Опять-таки этот заваленный работой человек нес в себе странную для его высоченного роста и широкой кости ноту легкости, задавал ее, был ее камертоном. Шутка и анекдот, розыгрыш до последнего оставались его стихией. Думаю, объяснение здесь не просто в случайно доставшихся чертах эмоциональной конституции. Вольное дыхание и вместе с тем некая староофицерская подобранность и сосредоточенность в Валерии Сергеевиче для меня связаны с самыми основными и дальними его ориентирами. Из образцов, не отпускавших его ум и сердце (перечитайте переводы!), я бы напомнил три, у него, как правило, появлявшиеся вместе, как бы зеркаля друг другу: детство, море и любовь. По-моему, это был зов какого-то запредельного и вместе с тем совершенно живого, воплощенного счастья. Счастливы люди, этой чертой отмеченные, какие бы грозы то море ни сулило, – их взгляд, так или иначе, всегда на черте горизонта, их собственной меты, меры их мира.
C Мачадо Валерий Сергеевич не расставался, сколько его помню, потому что именно на первых стадиях собирания им вышедшего в 1975 году «Избранного» Мачадо нас и познакомили. Переводы мачадовской прозы (фрагменты ее появились в «Избранном») были, кажется, последним, что Столбов, уже неверной рукой, до последних недель правил, как до самого конца его не оставляли мысли о начатой, но так и не написанной большой книге о Мачадо… Думаю, публикуемые здесь[325]
страницы[326] с их сочетанием внутренней раскованности мысли и ее упрямой последовательности в договаривании основного – своей связи со страной и языком, собственного места во времени; трагической трезвости взгляда на себя и историю – с юмором и сарказмом, не обходящими ни национальные святыни, ни собственную персону, – дадут читателям некоторое представление о причинах «избирательного сродства» переводчика с оригиналом. Работу пронизывают мысли об учителе – для испанской культуры, пережившей тогда крах империи и наново собирающей себя в предвестии новых исторических испытаний, жизненно важные. Надо ли говорить о значимости их здесь и сейчас?Гость из будущего
Для читающих по-русски имя Берлина связано в первую голову с Ахматовой и Пастернаком, гостем которых он был послевоенной осенью-зимой и подробные воспоминания о которых на исходе 1970-х годов напечатал[327]

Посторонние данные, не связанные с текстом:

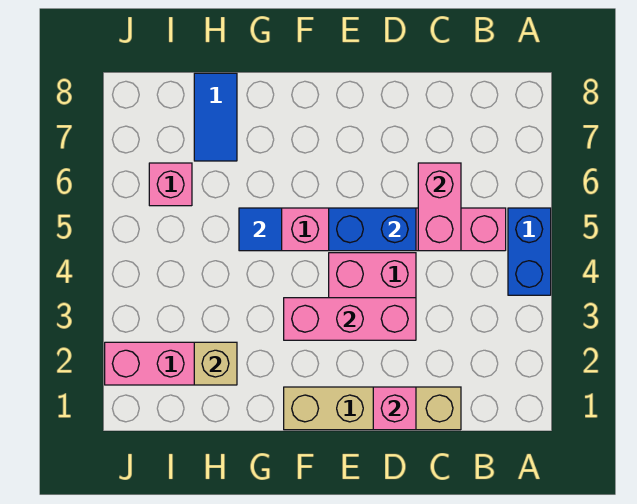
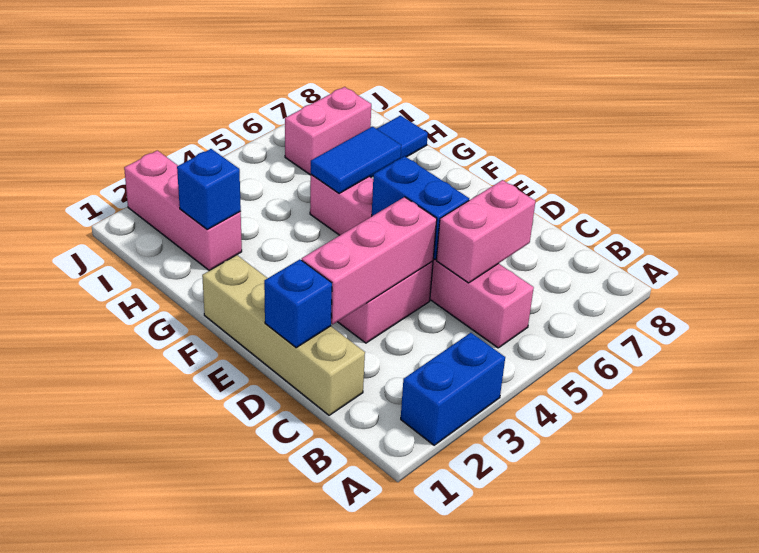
blue 1x2 brick [508,208,551,295] -> blue 1x2 brick moved to [401,333,505,445]
pink 1x1 brick [373,387,416,430] -> blue 1x1 brick [264,259,332,348]
pink 1x3 brick [284,298,416,340] -> pink 1x3 brick turned to [302,197,437,324]
blue 1x1 tile [239,208,282,251] -> blue 1x2 tile [311,127,401,194]
tan 1x1 brick [194,342,237,385] -> blue 1x1 brick [177,149,241,229]
pink 1x1 brick [149,163,192,206] -> pink 1x2 brick [285,87,371,175]

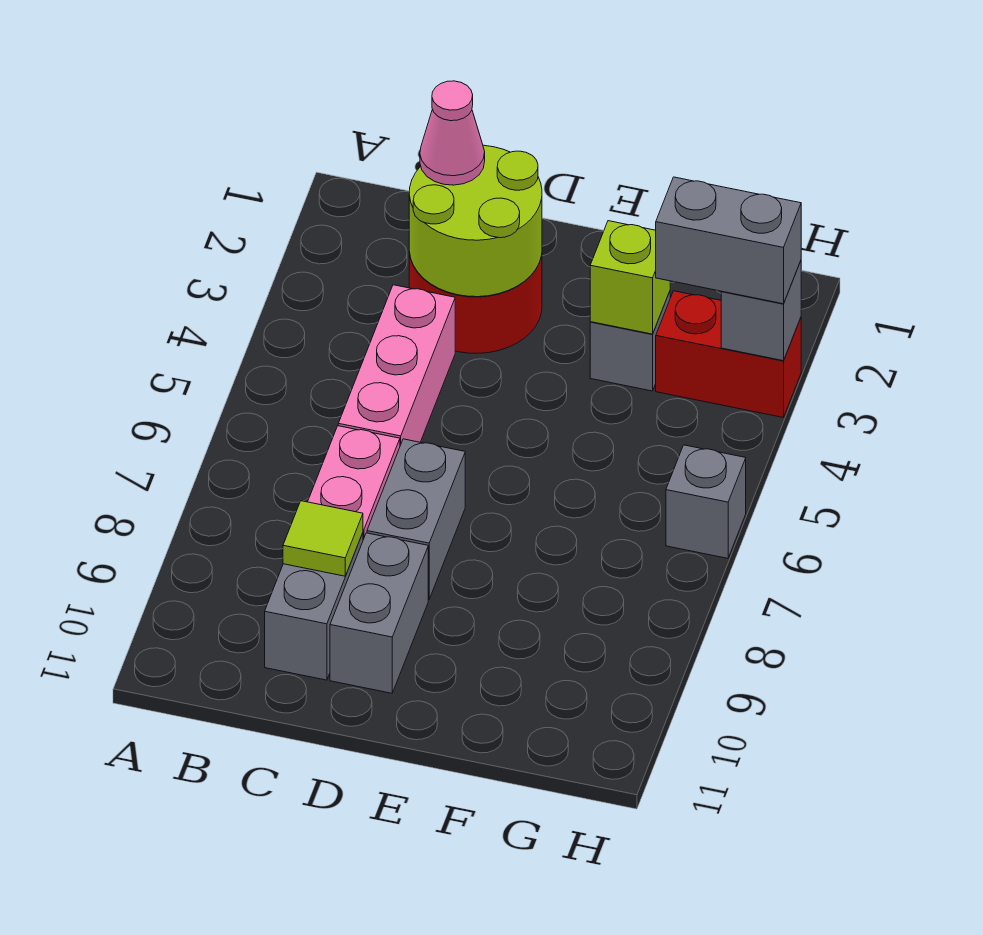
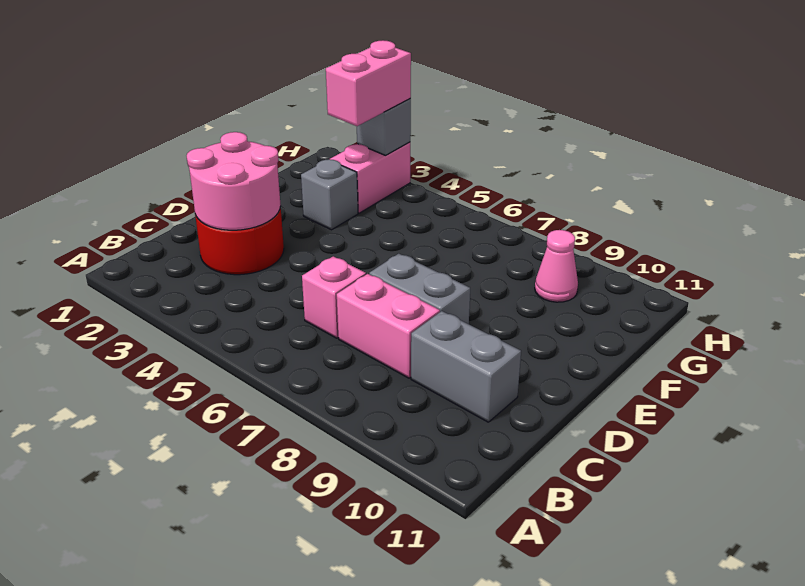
lime 2x2 round brick [409,145,542,297] -> pink 2x2 round brick [187,132,281,230]
pink 1x1 cone [420,81,485,185] -> pink 1x1 cone moved to [535,230,578,302]
pink 1x3 brick [338,285,455,445] -> pink 1x1 brick [302,256,366,338]
lime 1x1 tile [283,501,363,576] -> none
grey 1x2 brick [330,533,428,693] -> none
lime 1x1 brick [590,221,670,334] -> none
red 1x2 brick [656,291,801,417] -> pink 1x2 brick [330,142,410,213]
grey 1x2 brick [656,177,801,304] -> pink 1x2 brick [326,40,411,126]
grey 1x1 brick [666,445,746,558] -> none

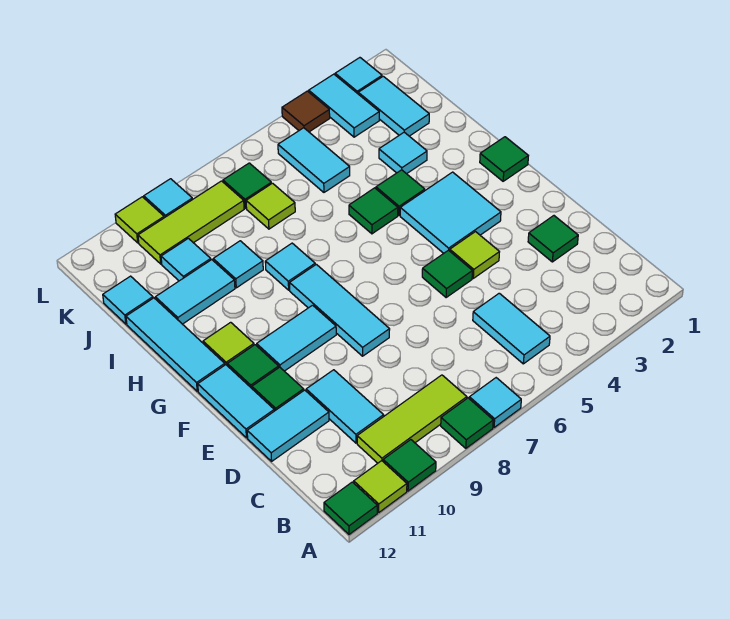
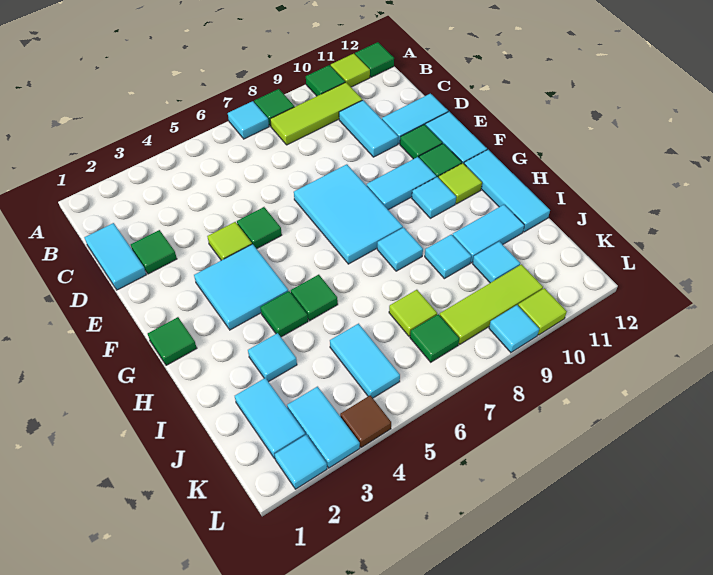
cyan 1x2 tile [473,293,550,364] -> cyan 1x2 tile moved to [84,223,146,290]
cyan 1x3 tile [290,264,390,356] -> cyan 2x3 tile [294,164,403,264]
cyan 1x1 tile [103,276,153,324] -> cyan 1x1 tile moved to [412,177,456,218]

(«Я всю жизнь писал о Белинском, Герцене, Писареве[328], кто у вас теперь их читает? – говорил он в интервью «Общей газете» в 1993 году. – Меня знают единственно как человека, встречавшегося с Ахматовой, Пастернаком».)Пастернак и Ахматова – наряду с мемуарами Надежды Мандельштам и Лидии Чуковской, а потом юбилейным эссе Бродского к 80-летию сэра Исайи[329]

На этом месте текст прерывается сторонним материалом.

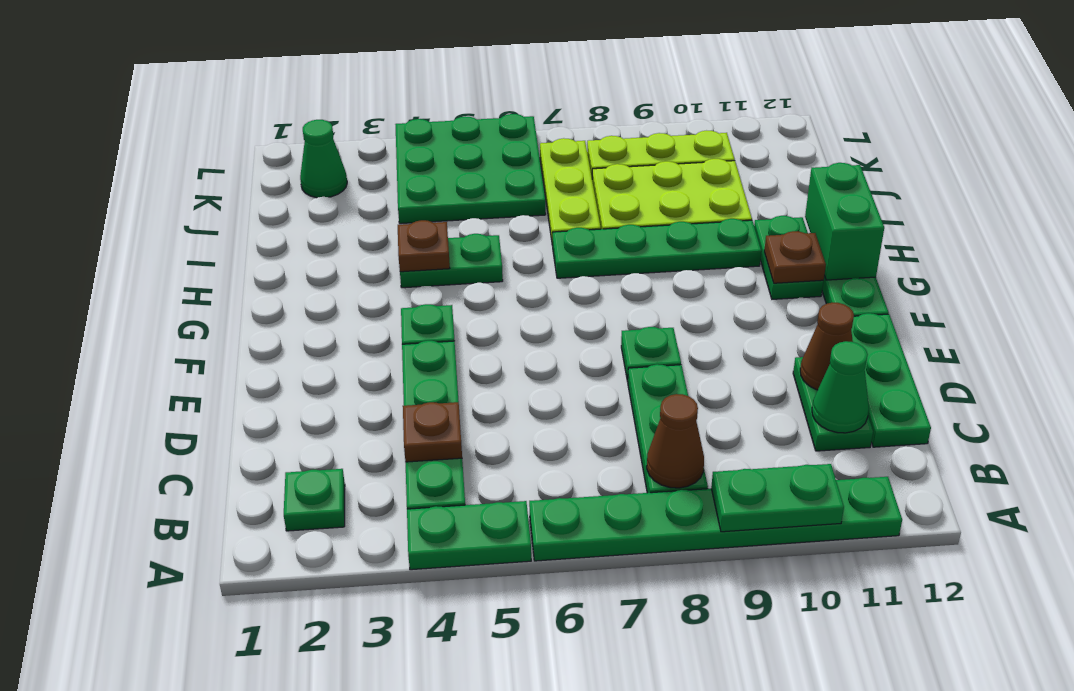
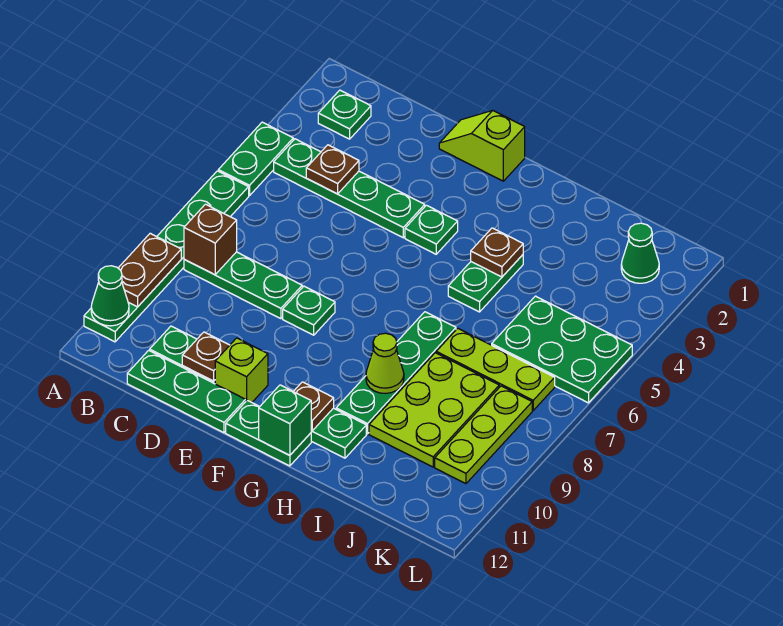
green 1x2 plate [711,464,844,532] -> brown 1x2 plate [118,233,181,307]
brown 1x1 cone [647,394,704,488] -> brown 1x1 brick [184,204,237,275]
green 1x1 cone [812,341,869,433] -> green 1x1 cone moved to [91,266,129,326]
brown 1x1 cone [800,303,854,390] -> brown 1x1 plate [182,332,230,381]
none -> lime 1x2 slope [439,111,525,181]
none -> lime 1x1 brick [215,338,268,402]
green 1x2 brick [805,163,884,280] -> green 1x1 brick [259,385,311,455]
none -> lime 1x1 cone [366,333,404,393]
green 3x3 plate [395,114,546,224] -> green 2x3 plate [492,296,632,403]

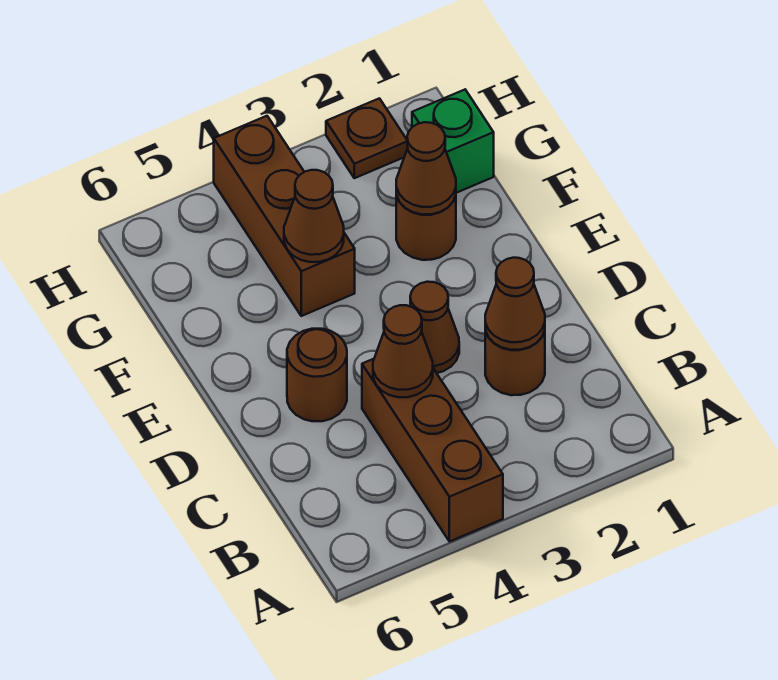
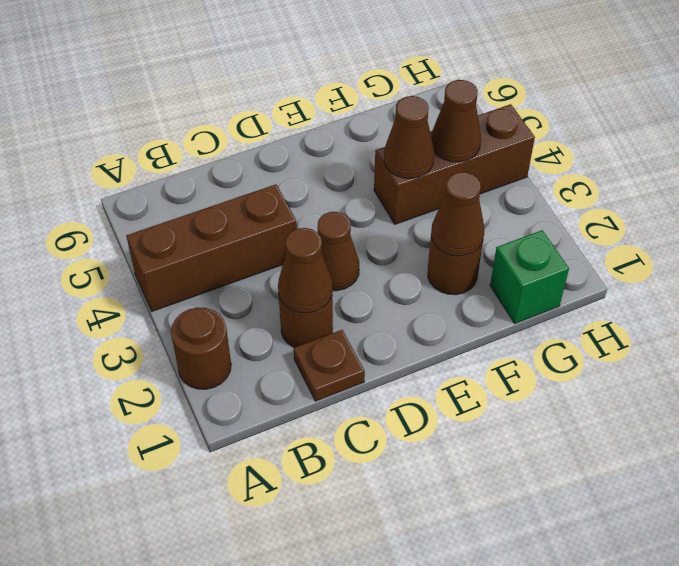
brown 1x1 cone [373,305,433,397] -> brown 1x1 cone moved to [431,80,481,162]
brown 1x1 round brick [287,329,347,421] -> brown 1x1 round brick moved to [171,307,231,389]
brown 1x1 plate [326,98,408,178] -> brown 1x1 plate moved to [294,330,365,401]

– можно сказать, представили Берлина России 1990-х.Что ж, рекомендатели, каких поискать. Но это могли (и давно!) сделать и другие из его знавших, скажем, сотрудники, гости и публика лондонского Ковент-Гардена, директором которого он долгое время был. Или Черчилль и Эйнштейн, Фрейд, Стравинский либо Пикассо, дирижер Артуро Тосканини либо пианист Альфред Брендель, писатели Андре Мальро и Томас Стернс Элиот, Вирджиния Вулф и Олдос Хаксли, философы Бертран Рассел и Людвиг Витгенштейн. Да ведь, в конце концов, многие из нас могли и сами быть среди свежих читателей эссеистических сборников Берлина «Четыре очерка о свободе» в 1969 году, «Русские мыслители» в 1978-м и «Чувство реальности» в 97-м. Так-то оно так, но последняя из названных книг до наших краев пока не дошла, и нет никакой уверенности, что вообще дойдет, а остальные до 1990-х были замурованы в спецхранах Ленинки и Салтыковки, Иностранки и ИНИОНа[330]
: сколько человек их там прочли – дюжина, две?Выпав из круга реальных современников Берлина («Время у них остановилось году в 1928-м», – вспоминал он Москву), не оказавшись его соратниками в живой работе, мы теперь, как обычно в России, принимаем «крупнейшего либерального мыслителя современной эпохи» уже общепризнанным авторитетом, завершившим свой путь классиком.
Но пьедестал – место для Исайи Берлина не подходящее. Видя тома сочинений английского мыслителя и перелистывая их, словно страницы европейской истории Нового времени – от Италии на рубеже XVII–XVIII веков до послесталинской «оттепели», – не будем забывать, что в основе подавляющего большинства его работ – устные сообщения в ответ на сиюминутный заказ и заметки по вполне конкретному случаю («Я как таксист, – говорил про себя Берлин, сегодня летевший в Японию, завтра в Соединенные Штаты, а послезавтра в Израиль. – Вызывают – еду»).